__Prompt__:
Your answer should be the lines of the data below that contain "events".

__Entries supplied__:

━━━

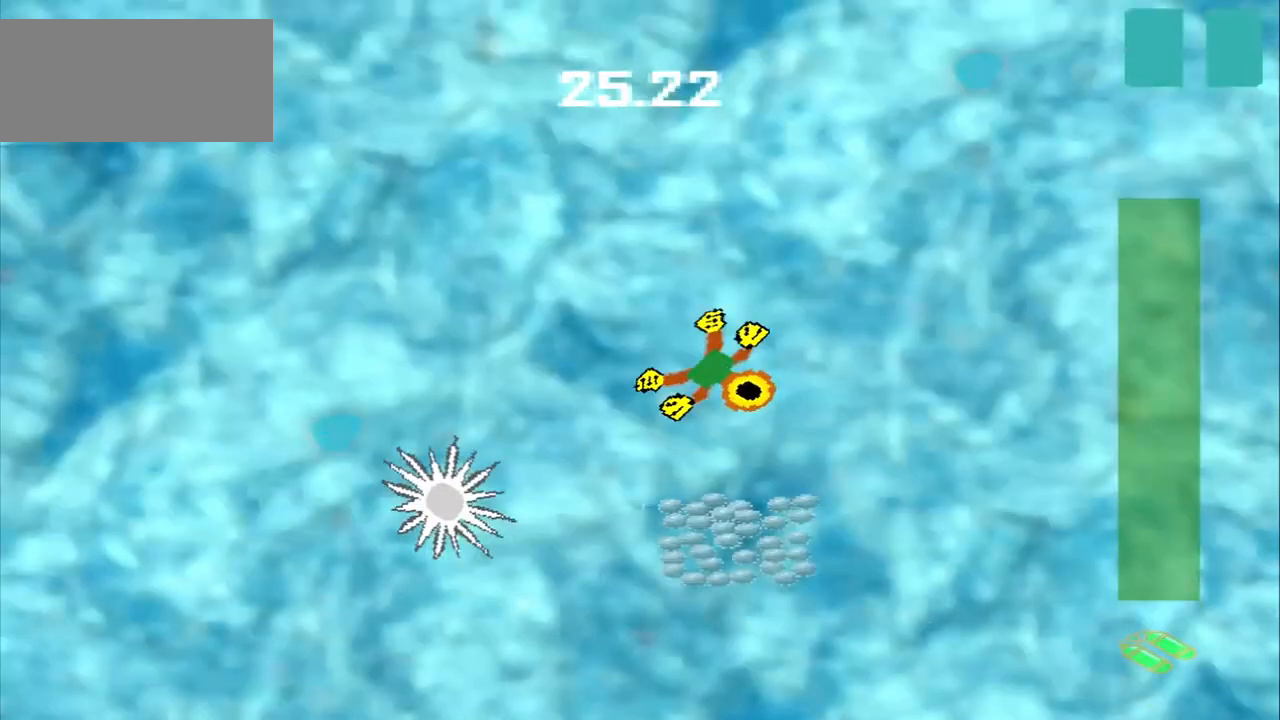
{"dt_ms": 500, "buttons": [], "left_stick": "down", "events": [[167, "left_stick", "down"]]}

━━━

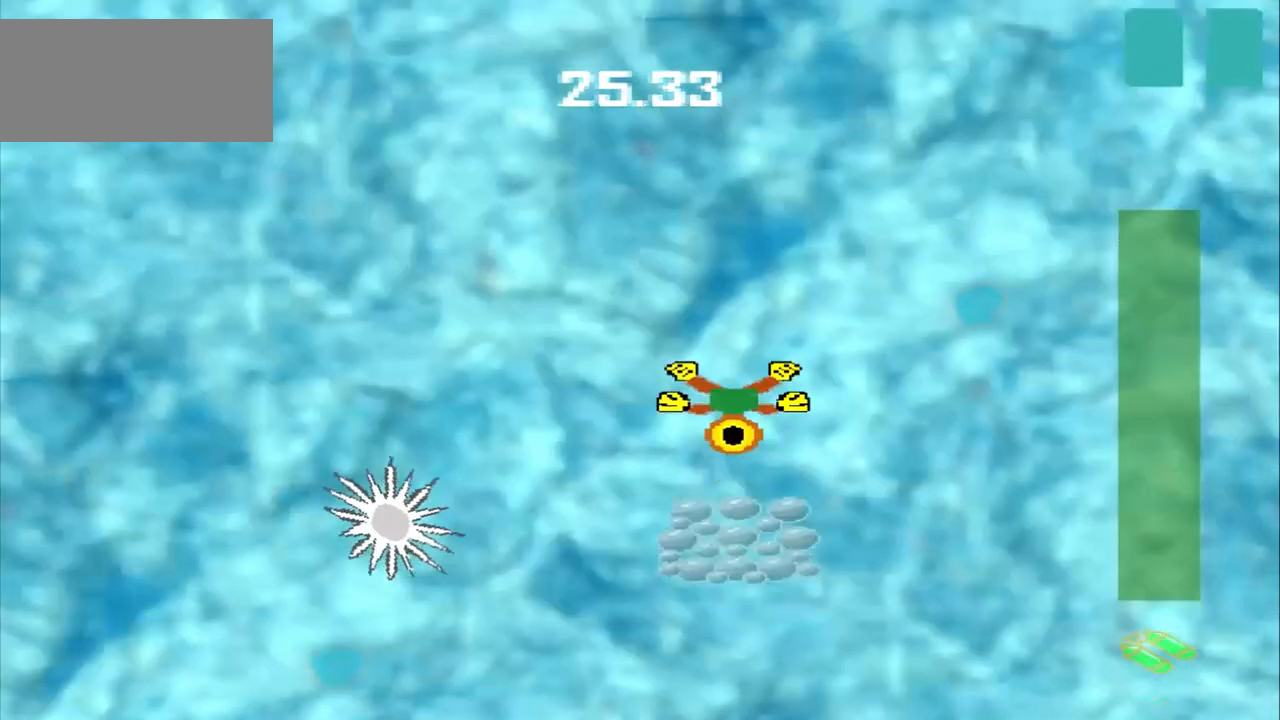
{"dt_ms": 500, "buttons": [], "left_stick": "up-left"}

━━━

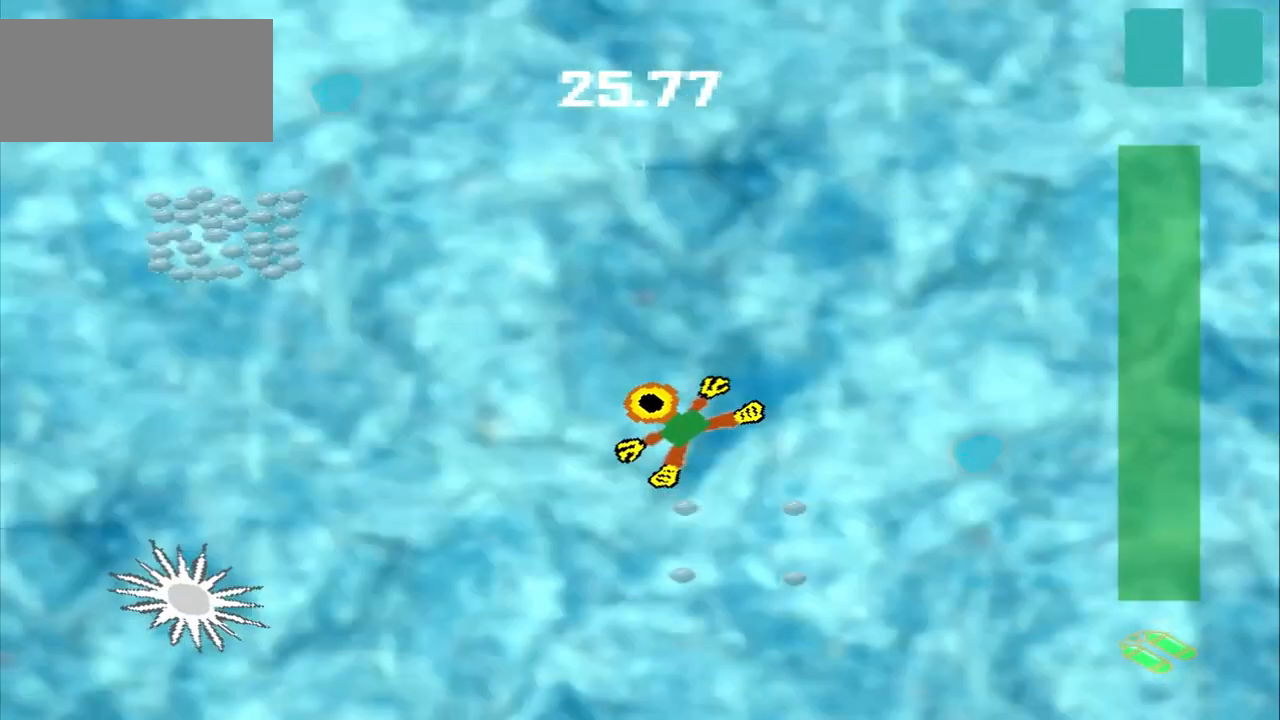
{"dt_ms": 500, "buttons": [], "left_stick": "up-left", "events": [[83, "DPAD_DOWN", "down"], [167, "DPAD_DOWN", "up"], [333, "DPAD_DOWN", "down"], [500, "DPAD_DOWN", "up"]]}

━━━

__Solution for this exercise__:
{"dt_ms": 500, "buttons": [], "left_stick": "down", "events": [[167, "left_stick", "down"]]}
{"dt_ms": 500, "buttons": [], "left_stick": "up-left", "events": [[83, "DPAD_DOWN", "down"], [167, "DPAD_DOWN", "up"], [333, "DPAD_DOWN", "down"], [500, "DPAD_DOWN", "up"]]}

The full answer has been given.